DIRECTIVE 1 ▸
Shorten the paragraph below that begins "Collaborative ontology is the other key factor" from the text on collaborative ontology, keeping its main facts.
DIRECTIVE 2 ▸
Extend the text on collaborative ontology below, starting after its last line.

TEXT SHOWN ▸
↓↓↓

Collaborative ontology is the other key factor for enabling effective search in a collaborative and distributed environment. Normally, ontologies are normally built and maintained independently of each other in a distributed or collaborative environment. Therefore searching for LOs described by two different schemas, cannot be easily achieved because of the different reference ontologies (Klein 2001). Obviously, a solution to this problem requires the construction of an integral or collaborative ontology (Fiaidhi, Mohammed, Jaam and Hasnah 2003). There are many researchers who attempted to develop one general-purpose easy-to-use tools for creating, evaluating, accessing, using, and maintaining collaborative ontology such as Ontolingua (http://ontolingua.stanford.edu/). However, incorporating such one big tool in a learning environment that deals with Java LOs may impose several technical difficulties. In this direction, we find the use of several dedicated tools for editing ontologies such as Java Ontology Editor (JOE http://www.cse.sc.edu/research/cit/demos/java/joe/) and the JADE tool for ontology integration (http://gaper.swi.psy.uva.nl/beangenerator/content/main.php) is more effective to support our design objectives. Using the two mentioned tools, one can construct an ontology server that supports not only the development of ontologies by individuals, but also the process of achieving consensus on common ontologies by distributed and collaborative groups. The ontology server will provide many of the facilities that are crucial for promoting the use of ontologies for collaborative search including:

  • Browsing and retrieval of ontologies from repositories.

↑↑↑

RECORDS PROVIDED ▸
↓↓↓

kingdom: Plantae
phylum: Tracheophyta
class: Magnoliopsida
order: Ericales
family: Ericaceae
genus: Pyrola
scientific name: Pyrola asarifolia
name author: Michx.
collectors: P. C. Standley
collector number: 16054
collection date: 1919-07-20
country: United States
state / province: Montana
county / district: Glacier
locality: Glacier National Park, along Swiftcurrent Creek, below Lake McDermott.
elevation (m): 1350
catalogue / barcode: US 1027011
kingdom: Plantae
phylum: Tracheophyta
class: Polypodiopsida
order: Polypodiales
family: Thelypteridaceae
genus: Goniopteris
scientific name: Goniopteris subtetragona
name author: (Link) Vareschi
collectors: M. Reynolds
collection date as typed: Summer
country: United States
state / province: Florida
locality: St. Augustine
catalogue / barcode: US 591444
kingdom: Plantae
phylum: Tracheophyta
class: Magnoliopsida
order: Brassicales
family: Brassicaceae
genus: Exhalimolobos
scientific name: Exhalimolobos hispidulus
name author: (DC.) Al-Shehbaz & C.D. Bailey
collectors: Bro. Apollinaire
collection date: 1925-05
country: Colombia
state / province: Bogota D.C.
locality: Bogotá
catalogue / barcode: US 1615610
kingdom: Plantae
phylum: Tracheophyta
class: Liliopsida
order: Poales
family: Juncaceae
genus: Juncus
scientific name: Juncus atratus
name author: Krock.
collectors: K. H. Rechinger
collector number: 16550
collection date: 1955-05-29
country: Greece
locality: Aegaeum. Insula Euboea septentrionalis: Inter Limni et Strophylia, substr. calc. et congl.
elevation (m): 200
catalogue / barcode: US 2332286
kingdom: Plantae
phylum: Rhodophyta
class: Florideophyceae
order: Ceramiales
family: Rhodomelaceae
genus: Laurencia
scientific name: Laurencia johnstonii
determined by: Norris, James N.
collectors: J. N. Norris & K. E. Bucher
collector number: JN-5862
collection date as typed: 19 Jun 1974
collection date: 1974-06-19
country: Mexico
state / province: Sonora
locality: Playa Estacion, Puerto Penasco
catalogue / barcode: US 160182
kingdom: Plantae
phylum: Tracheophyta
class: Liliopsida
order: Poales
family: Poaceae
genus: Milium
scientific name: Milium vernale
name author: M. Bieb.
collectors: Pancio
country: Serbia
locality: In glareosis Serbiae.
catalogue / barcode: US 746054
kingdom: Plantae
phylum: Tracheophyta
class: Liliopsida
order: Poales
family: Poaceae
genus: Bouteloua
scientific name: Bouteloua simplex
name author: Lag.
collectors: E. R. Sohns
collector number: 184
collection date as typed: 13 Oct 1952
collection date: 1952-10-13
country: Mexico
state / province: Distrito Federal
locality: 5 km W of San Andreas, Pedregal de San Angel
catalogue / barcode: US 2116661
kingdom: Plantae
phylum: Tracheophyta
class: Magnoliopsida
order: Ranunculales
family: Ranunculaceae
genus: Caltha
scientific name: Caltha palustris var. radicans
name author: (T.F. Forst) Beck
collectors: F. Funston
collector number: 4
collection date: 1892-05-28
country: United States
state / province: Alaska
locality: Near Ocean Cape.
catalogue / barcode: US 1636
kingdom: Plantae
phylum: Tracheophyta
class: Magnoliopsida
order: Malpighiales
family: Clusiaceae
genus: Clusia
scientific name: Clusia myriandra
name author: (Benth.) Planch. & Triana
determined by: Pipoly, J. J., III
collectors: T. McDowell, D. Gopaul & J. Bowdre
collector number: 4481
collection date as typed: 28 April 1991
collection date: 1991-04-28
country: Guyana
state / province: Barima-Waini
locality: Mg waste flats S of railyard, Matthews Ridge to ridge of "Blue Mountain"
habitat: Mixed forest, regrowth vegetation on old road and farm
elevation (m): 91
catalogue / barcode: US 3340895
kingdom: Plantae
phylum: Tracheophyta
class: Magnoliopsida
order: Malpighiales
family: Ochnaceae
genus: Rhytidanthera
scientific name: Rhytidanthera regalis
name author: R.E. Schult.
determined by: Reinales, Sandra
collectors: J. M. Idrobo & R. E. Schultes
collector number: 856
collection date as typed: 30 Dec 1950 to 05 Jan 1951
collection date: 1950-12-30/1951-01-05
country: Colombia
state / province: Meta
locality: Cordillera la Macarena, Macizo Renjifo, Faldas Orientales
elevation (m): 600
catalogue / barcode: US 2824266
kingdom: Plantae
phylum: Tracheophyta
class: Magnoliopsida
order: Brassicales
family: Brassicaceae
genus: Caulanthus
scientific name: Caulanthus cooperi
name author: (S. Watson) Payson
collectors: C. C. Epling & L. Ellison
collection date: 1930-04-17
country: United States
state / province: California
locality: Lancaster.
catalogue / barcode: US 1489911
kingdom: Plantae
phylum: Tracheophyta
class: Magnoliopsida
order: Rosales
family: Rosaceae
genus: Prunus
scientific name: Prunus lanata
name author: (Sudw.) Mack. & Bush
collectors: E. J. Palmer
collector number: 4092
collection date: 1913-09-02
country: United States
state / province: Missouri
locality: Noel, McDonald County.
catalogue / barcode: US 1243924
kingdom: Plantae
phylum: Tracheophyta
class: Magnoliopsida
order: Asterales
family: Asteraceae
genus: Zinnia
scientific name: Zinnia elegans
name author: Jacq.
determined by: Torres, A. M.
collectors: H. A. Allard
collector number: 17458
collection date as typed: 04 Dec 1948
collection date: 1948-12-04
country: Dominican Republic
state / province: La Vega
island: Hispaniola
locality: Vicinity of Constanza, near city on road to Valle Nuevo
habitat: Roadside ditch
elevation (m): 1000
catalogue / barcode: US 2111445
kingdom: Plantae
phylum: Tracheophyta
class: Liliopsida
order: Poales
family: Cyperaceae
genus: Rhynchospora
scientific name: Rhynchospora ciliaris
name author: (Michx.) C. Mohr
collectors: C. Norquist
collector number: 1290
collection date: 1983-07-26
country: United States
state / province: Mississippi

↑↑↑

RESULT 1 ▸
Collaborative ontology is key to effective search in collaborative, distributed environments. Because ontologies there are usually built and maintained separately, LOs described by two different schemas are hard to search across (Klein 2001). This calls for an integral or collaborative ontology (Fiaidhi, Mohammed, Jaam and Hasnah 2003). Some researchers have built single general-purpose tools such as Ontolingua, but putting one big tool into a learning environment for Java LOs can cause technical difficulties. Dedicated tools suit the design objectives better: Java Ontology Editor (JOE) for editing and the JADE tool for ontology integration. With these two tools, an ontology server can be built that supports individuals developing ontologies and also helps distributed, collaborative groups reach consensus on common ones. This server will provide many facilities that are crucial for collaborative search, including the following.

RESULT 2 ▸
  • Assembly, customization, and extension of ontologies from repositories. This requires the ability to identify and resolve name conflicts and to augment descriptions of terms from the assembled ontologies. We may use for this purpose our Fuzzy Similarity algorithm which matches ontologies by considering their fuzzy lexical differences (Fiaidhi and mohammed 2004, Fiaidhi and Mohammed 2004a).

  • Facilities for translating ontologies from repositories into typical application environments. We can use for this purpose translators that use for example CORBA's IDL representation (Mowbray and Zahavi 1995)

  • Facilities for programmatic access to ontologies so that remote applications have reliable access to up-to-date term definitions.

One more issue that is particularly important for searching LOs within a collaborative and distributed environment is the ability to use indexed search. With indexed search the search engine search the collaborative index of all the LOs within the collaborative/distributed environment. This type of search prove to be be very fast (PCAI 2001). The final component of the CollabroSearch engine is the query server. This server must have the ability for searching collections of XML-based LOs beyond the capabilities found in both XML databases query languages or the simple SQL full-text search engine. The primary difference is in the retrieval mechanism. The LO query server Search, by contrast, should supports a rich query language which provides both sophisticated full-text retrieval and retrieval of highly-structured LOs. It should utilize both the collaborative ontology  and the schema integration services as well as to be able to work in parallel with the CollabroRecommender engine. In this direction we are imagining a query server like the Dieselpoint (www.dieselpoint.com/) which can provide some of the required processing services besides providing a full range of linguistic tools, including a thesaurus, stemming, and a "Did you mean..." feature to alert users to possible misspellings.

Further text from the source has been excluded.